Someone Else’s Dream
Reading Anders Nilsen’s Dogs and Water is like being immersed in someone else’s dream. The lack of boxes, and consequent fluidity of the gutters, makes the work feel very fragile, as if the world presented could melt or change at any instant–as, indeed, it frequently does. The breaks–the black pages, the lighter blue sequences of him adrift on the ocean, or of dreams-within-dreams, the blue backgrounded pages in which the protagonist floats in an abstract space–all serve to reinforce the ephemeral nature of the narrative. At one point, the narrative is even directly referred to as a dream; after the protagonist is choked, and is drifting through space, he says, “aww… you ruined my dream… what? whatayou mean, get up?
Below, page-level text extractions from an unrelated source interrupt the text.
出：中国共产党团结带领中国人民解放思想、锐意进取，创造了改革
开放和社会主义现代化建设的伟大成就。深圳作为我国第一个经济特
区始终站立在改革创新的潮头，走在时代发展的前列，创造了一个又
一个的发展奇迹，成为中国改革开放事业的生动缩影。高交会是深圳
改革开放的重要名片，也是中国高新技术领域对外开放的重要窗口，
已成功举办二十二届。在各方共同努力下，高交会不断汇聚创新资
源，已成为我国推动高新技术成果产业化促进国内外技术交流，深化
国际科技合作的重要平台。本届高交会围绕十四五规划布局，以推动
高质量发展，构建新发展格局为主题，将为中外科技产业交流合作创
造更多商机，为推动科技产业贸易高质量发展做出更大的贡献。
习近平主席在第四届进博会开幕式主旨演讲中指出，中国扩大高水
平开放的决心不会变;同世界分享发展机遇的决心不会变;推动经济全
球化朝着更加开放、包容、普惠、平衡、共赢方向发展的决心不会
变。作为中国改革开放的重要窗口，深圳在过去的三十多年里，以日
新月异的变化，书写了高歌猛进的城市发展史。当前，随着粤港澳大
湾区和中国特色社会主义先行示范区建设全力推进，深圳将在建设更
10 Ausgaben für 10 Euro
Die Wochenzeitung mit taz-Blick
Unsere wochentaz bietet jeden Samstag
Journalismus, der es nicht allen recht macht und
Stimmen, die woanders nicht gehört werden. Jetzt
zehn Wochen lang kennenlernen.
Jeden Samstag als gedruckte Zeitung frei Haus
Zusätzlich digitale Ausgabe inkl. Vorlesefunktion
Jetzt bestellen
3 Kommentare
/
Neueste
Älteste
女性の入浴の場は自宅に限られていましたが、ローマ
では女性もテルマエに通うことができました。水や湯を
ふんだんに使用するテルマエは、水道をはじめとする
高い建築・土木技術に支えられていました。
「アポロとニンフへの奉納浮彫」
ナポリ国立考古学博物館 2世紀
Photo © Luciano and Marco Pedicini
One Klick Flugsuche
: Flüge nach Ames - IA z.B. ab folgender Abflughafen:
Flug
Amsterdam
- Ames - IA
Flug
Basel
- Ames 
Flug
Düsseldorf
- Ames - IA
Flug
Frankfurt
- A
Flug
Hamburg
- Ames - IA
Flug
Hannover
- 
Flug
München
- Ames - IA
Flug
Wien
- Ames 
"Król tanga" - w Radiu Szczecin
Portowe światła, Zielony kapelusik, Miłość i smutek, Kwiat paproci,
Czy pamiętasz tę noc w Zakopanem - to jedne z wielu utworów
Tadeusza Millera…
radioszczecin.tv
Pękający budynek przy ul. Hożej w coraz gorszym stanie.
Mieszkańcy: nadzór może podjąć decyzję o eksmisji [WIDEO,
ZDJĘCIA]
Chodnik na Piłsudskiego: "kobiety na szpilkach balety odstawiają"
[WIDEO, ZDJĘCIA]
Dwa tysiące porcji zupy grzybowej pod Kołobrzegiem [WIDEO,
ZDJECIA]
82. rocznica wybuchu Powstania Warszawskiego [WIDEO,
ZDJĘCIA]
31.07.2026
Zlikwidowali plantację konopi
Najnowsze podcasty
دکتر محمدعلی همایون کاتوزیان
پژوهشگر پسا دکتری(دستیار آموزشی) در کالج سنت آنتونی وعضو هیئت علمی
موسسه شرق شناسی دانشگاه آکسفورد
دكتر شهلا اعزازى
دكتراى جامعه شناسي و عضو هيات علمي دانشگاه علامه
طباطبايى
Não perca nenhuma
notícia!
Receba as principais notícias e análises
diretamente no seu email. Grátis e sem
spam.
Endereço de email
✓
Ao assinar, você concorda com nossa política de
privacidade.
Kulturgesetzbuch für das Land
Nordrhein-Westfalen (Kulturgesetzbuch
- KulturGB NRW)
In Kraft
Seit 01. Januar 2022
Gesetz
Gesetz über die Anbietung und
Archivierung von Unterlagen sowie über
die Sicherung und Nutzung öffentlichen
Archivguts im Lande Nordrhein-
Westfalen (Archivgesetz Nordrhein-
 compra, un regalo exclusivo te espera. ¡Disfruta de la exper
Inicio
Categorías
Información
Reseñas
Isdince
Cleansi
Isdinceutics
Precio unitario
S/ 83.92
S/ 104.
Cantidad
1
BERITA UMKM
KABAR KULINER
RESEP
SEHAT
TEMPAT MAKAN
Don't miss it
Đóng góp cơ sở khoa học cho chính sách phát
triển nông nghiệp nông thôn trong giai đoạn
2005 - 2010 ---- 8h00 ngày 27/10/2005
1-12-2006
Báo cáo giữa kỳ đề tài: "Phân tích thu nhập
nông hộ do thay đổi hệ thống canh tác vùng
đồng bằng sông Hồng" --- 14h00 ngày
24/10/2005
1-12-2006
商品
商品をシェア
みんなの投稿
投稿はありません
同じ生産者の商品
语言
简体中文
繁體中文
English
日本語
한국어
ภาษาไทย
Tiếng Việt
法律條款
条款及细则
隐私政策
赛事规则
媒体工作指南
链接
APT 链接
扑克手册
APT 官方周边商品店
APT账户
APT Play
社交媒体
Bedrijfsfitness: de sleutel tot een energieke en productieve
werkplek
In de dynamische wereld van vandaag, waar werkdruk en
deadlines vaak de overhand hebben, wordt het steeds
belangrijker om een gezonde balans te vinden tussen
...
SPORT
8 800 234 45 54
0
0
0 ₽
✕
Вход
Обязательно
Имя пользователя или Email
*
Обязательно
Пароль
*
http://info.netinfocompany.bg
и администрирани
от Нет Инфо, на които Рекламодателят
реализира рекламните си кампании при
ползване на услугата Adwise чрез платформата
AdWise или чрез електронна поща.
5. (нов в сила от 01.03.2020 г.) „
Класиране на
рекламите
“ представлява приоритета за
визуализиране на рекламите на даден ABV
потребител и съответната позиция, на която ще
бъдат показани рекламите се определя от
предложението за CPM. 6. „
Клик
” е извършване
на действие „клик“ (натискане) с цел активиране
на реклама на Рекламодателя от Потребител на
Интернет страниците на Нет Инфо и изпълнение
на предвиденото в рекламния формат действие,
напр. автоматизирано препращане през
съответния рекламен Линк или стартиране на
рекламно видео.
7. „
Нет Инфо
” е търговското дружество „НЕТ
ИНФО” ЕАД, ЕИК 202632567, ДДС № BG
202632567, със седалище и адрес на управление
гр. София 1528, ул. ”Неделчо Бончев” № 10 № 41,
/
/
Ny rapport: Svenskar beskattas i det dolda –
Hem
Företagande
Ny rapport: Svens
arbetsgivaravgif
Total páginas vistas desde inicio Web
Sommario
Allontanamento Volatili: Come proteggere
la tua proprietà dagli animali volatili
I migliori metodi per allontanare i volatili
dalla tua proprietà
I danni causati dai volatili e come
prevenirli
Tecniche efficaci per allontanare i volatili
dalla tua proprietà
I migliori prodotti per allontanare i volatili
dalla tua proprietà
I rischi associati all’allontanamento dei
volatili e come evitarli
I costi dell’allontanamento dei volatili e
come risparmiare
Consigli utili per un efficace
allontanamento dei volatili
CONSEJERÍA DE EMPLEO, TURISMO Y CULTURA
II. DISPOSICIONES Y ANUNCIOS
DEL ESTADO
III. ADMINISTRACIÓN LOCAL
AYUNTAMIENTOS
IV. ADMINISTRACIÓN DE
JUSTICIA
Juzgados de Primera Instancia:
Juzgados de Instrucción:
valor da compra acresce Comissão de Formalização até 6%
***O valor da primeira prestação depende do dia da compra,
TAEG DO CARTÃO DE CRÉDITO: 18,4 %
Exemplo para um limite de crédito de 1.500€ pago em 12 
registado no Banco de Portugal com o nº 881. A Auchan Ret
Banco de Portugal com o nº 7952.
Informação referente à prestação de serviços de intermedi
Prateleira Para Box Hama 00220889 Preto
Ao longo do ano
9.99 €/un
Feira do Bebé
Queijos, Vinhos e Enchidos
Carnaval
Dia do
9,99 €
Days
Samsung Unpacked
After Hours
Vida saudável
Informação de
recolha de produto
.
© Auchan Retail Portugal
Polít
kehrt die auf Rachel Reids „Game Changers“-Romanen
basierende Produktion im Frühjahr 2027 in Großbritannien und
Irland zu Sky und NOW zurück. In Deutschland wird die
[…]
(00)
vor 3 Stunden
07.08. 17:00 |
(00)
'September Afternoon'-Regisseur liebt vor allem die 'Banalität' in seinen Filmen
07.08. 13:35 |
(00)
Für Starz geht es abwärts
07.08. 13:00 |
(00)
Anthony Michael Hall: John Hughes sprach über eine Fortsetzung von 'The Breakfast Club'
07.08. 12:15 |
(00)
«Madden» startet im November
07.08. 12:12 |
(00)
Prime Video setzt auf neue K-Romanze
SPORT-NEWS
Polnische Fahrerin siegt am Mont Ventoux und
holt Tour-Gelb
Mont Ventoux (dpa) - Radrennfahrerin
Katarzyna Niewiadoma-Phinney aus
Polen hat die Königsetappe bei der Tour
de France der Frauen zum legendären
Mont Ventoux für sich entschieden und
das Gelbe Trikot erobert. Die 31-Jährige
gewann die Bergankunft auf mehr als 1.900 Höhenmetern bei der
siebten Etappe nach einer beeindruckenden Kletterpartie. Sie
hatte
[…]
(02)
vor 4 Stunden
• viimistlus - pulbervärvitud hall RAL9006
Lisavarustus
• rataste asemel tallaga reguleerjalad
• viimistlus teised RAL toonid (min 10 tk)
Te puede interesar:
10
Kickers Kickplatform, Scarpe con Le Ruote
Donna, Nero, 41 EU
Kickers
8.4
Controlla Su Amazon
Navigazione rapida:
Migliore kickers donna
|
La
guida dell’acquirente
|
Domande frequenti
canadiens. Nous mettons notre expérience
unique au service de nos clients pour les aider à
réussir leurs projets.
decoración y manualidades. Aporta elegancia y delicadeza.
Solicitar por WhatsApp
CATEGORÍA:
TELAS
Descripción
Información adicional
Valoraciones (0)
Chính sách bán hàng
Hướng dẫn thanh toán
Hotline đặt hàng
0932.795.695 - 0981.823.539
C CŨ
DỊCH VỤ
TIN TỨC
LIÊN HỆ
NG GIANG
I can’t get up” (Nilsen, 74).

Like a dream, the narrative is very abstract, and as such, I found it very difficult to pin down a particular meaning to the images. The book was very beautiful, engaging, and moving, but all in a very subconcious way. In this sense, Dogs and Water is a prime example of the value of the image in a graphic novel–the power of an image, regardless of words, to connect directly to the subconscious, to what Dr. F. W. Seward in McSweeney’s calls “the roots of life”–but I didn’t come out of the book feeling like I had fully ‘gotten it’ (McSweeney’s, 52). One of the things that makes dreams and the subconscious so powerful is that they are deeply personal; as someone remarked once in class, it’s generally very boring to hear other people recount their dreams, because they are so specific to an individual. Dogs and Water is, in a way, Anders Nilsen’s dream–and so, for the first time in this class, I immediately looked for some ‘author’s commentary’ on the work.
I found his words, unsurprisingly, very illuminating:
“During the time after I started [Dogs and Water] and before I finished it the war in Iraq started, so that started to percolate a little bit. The original strip I started with was more about just being an artist and figuring out how to make it through the world and how to hold on to what a sort of ridiculous idea that is, but to hold on to it and persevere. When I started [the book] it was a symbol of leaving school and being in the middle of nowhere but having this notion of childhood that I’m still carrying along with me. I’m using a childhood notion to navigate the world. I’m hanging on to this idea that I’m an artist, even though it’s not an adult thing to do… We constantly imagine that there is a purpose or a higher meaning, a plan for all of us. It’s the thing that gets us out on the road, doing stuff, feeling like what we do matters. But I don’t actually believe that there’s something there, but it’s important to have that sort of motivation.” – Anders Nilsen, from the website Read Yourself RAW (http://www.readyourselfraw.com/profiles/nilsen/profile_nilsen.htm)
Knowing the context of the work–the Iraq War, and his leaving school and setting off into the world–makes Nilsen’s personal dream-world much more sensible. His comments are, fortunately, not specific enough to limit interpretation, but they gave me a way to access a lot of the images. For example, I can now see a lot of meanings in the teddy bear he carries on his back that I didn’t fully appreciate before: innocence (from war), the “childhood notion” of being an artist, a ‘motivator’ (a presence that keeps him going, keeps him feeling like his journey has meaning), etc. I came to see him giving up the teddy bear, in a way, as coming to terms the conflicts he carried with him–’growing up,’ finding his own meaning and drive, acknowledging his own lack of innocence (which would certainly explain the vomiting).
Even though this is a highly personal work, whether a reader’s interpretations are ‘correct’ (in the sense that they conform to Nilsen’s understandings) is not really relevant. The very power of an image, in a way, lies in its lack of specificity, its openness to viewer interpretation. Nevertheless, I think that approaching a work like Dogs and Water through Nilsen’s lens can be illuminating–and with a work as beautiful as this, I would hate to miss one of its subtle profundities.